Stage 2: Creativity (Create)
Creativity, which the use of the imagination, ideation and ingenuity to create (remember, create is the foundational word in creativity) is something that uniquely and more effectively solves a customer problem. There are several marvelous and fun Design Thinking tools that help fuel the creativity process including:
- Storyboarding
- Mockups
- Wireframing
- Prototyping
- Usability Testing
From a Data Science perspective, we will blend different data sources, test different combinations and ensembles of Machine Learning and Deep Learning algorithms in order to quantify the patterns, trends and relationships that are better predictors of performance and behaviors. The tools and techniques that we will use in the Creativity stage of the “Path to Analytics-driven Innovation” map includes:
- Analytics Proof of Value
- Data Transformation and Enrichment
- Feature Engineering
- Ensemble Modeling
Figure : DEPPA Data Science Development Process
At this point in the “Path to Analytics-driven Innovation” map, we have tested the user viability of the new innovation (using Design Thinking) and analytics value and scalability (using Data Science).
Stage 3: Innovation
The final stage, the Innovation stage, is driven by integrating AI (Machine Learning, Deep Learning, Reinforcement Learning, etc.) with the customer journey to create a new “intelligent” product and/or service that can continuously learn and evolve through the usage of that product and/or service, with the ultimate goal of learning and evolving the product and/or service without human intervention (autonomous).

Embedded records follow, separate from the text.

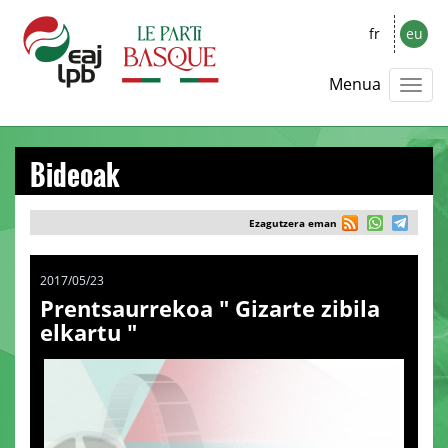
fr
eu
Menua
Bideoak
Ezagutzera eman
2017/05/23
Prentsaurrekoa " Gizarte zibila
elkartu "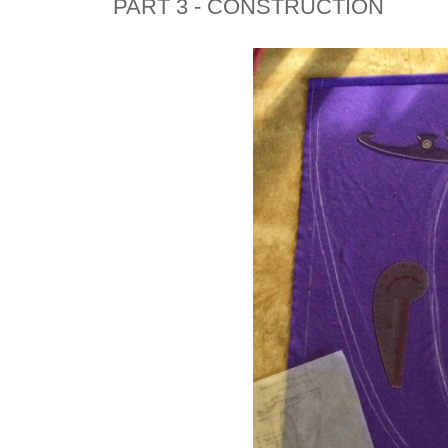
PART 3 - CONSTRUCTION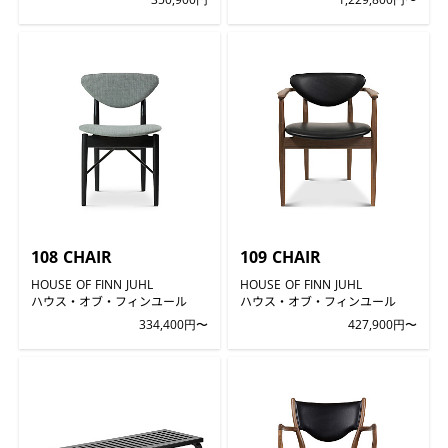
108 CHAIR
109 CHAIR
HOUSE OF FINN JUHL
HOUSE OF FINN JUHL
ハウス・オブ・フィンユール
ハウス・オブ・フィンユール
334,400円〜
427,900円〜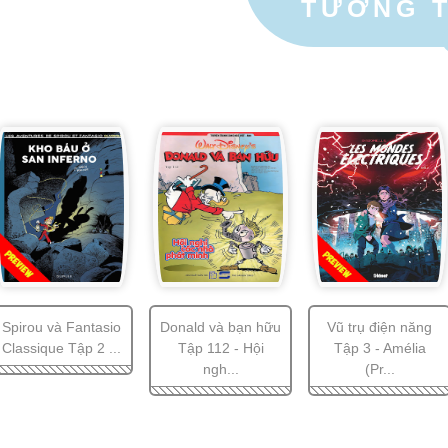
TƯƠNG 
Spirou và Fantasio
Donald và bạn hữu
Vũ trụ điện năng
Classique Tập 2 ...
Tập 112 - Hội
Tập 3 - Amélia
ngh...
(Pr...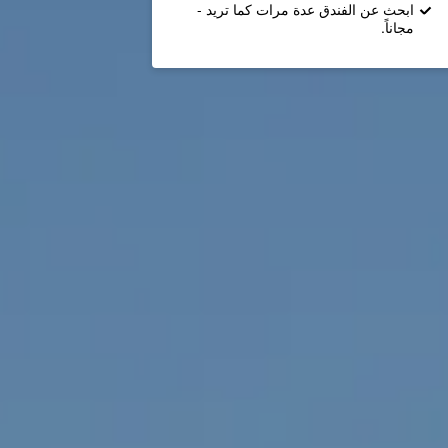
ابحث عن الفندق عدة مرات كما تريد -
مجاناً.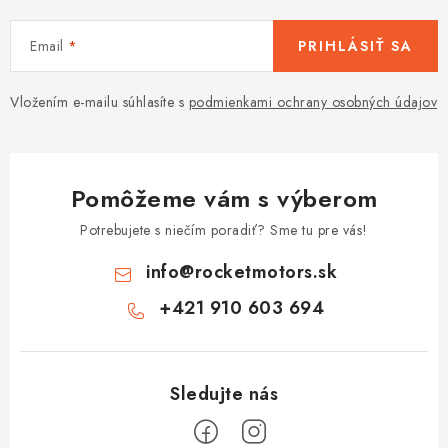
Email
PRIHLÁSIŤ SA
Vložením e-mailu súhlasíte s
podmienkami ochrany osobných údajov
Pomôžeme vám s výberom
Potrebujete s niečím poradiť? Sme tu pre vás!
info
@
rocketmotors.sk
+421 910 603 694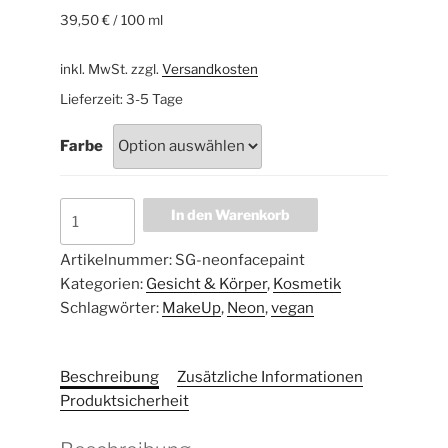
39,50
€
/
100
ml
inkl. MwSt.
zzgl.
Versandkosten
Lieferzeit:
3-5 Tage
Farbe
In den Warenkorb
Artikelnummer:
SG-neonfacepaint
Kategorien:
Gesicht & Körper
,
Kosmetik
Schlagwörter:
MakeUp
,
Neon
,
vegan
Beschreibung
Zusätzliche Informationen
Produktsicherheit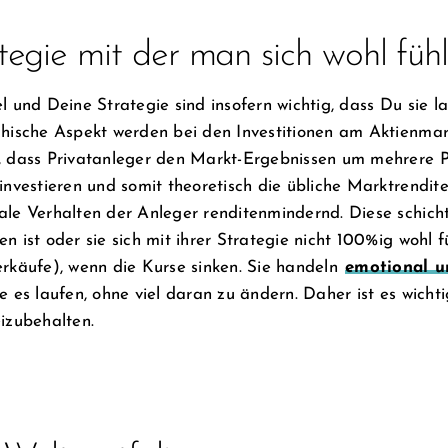
tegie mit der man sich wohl fühl
l und Deine Strategie sind insofern wichtig, dass Du sie l
chische Aspekt werden bei den Investitionen am Aktienmar
, dass Privatanleger den Markt-Ergebnissen um mehrere P
investieren und somit theoretisch die übliche Marktrendite 
le Verhalten der Anleger renditenmindernd. Diese schichte
n ist oder sie sich mit ihrer Strategie nicht 100%ig wohl 
rkäufe), wenn die Kurse sinken. Sie handeln
emotional u
e es laufen, ohne viel daran zu ändern. Daher ist es wicht
izubehalten.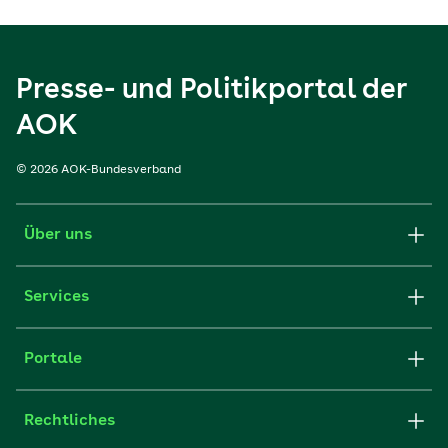
Presse- und Politikportal der
AOK
© 2026 AOK-Bundesverband
Über uns
Services
Portale
Rechtliches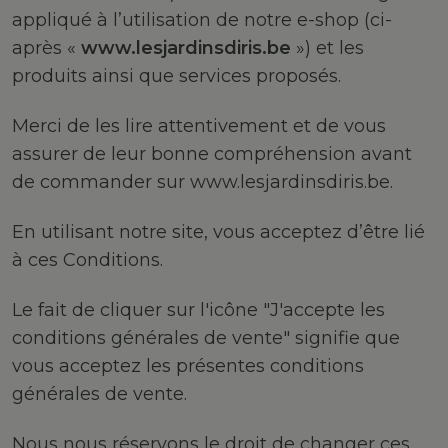
appliqué à l’utilisation de notre e-shop (ci-
après «
www.lesjardinsdiris.be
») et les
produits ainsi que services proposés.
Merci de les lire attentivement et de vous
assurer de leur bonne compréhension avant
de commander sur www.lesjardinsdiris.be.
En utilisant notre site, vous acceptez d’être lié
à ces Conditions.
Le fait de cliquer sur l'icône "J'accepte les
conditions générales de vente" signifie que
vous acceptez les présentes conditions
générales de vente.
Nous nous réservons le droit de changer ces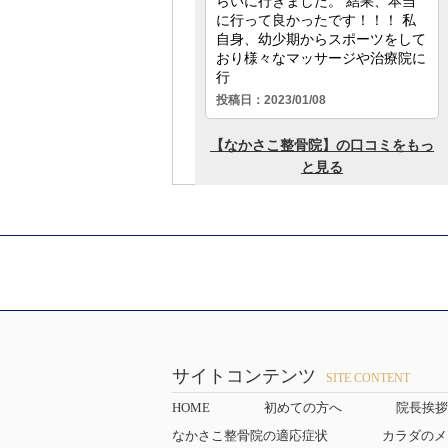
サイトコンテンツ
SITE CONTENT
HOME
初めての方へ
院長挨拶
なかさこ整骨院の適応症状
カラダのメ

The Design Thinking tools that will help us in the Innovation phase include:
- Cover Story Mock-ups
- Scenario Modelling
- Customer Trial and Testing
- Experimentation
- Validate & Scale (Lean Start-Up: Build, Learn, Measure)
The Data Science tools and techniques that will accelerate continuous learning and adapting (and the creation of intelligence) include:
- Federated Learning
Summary: Analytics-driven Innovation Framework
As the Chief Innovation Officer, I am seeking to 1) blend data science, design thinking, value engineering and economics within a 2) constantly transforming business and technology environment in order to 3) continuously learn, adapt and create new sources of customer, product and operational value.
The “Pathway to Analytics-driven Innovation” will evolve to bring together the different disciplines of data science, design thinking, value engineering and economics to create, capture and deliver new sources of value to our customers, our company and our ecosystem.
Figure : Pathway to Analytics-driven Innovation
Heck, if one can’t have an aspirational vision, one might as well retire. So, welcome to the continuation of my Most Excellent Adventure!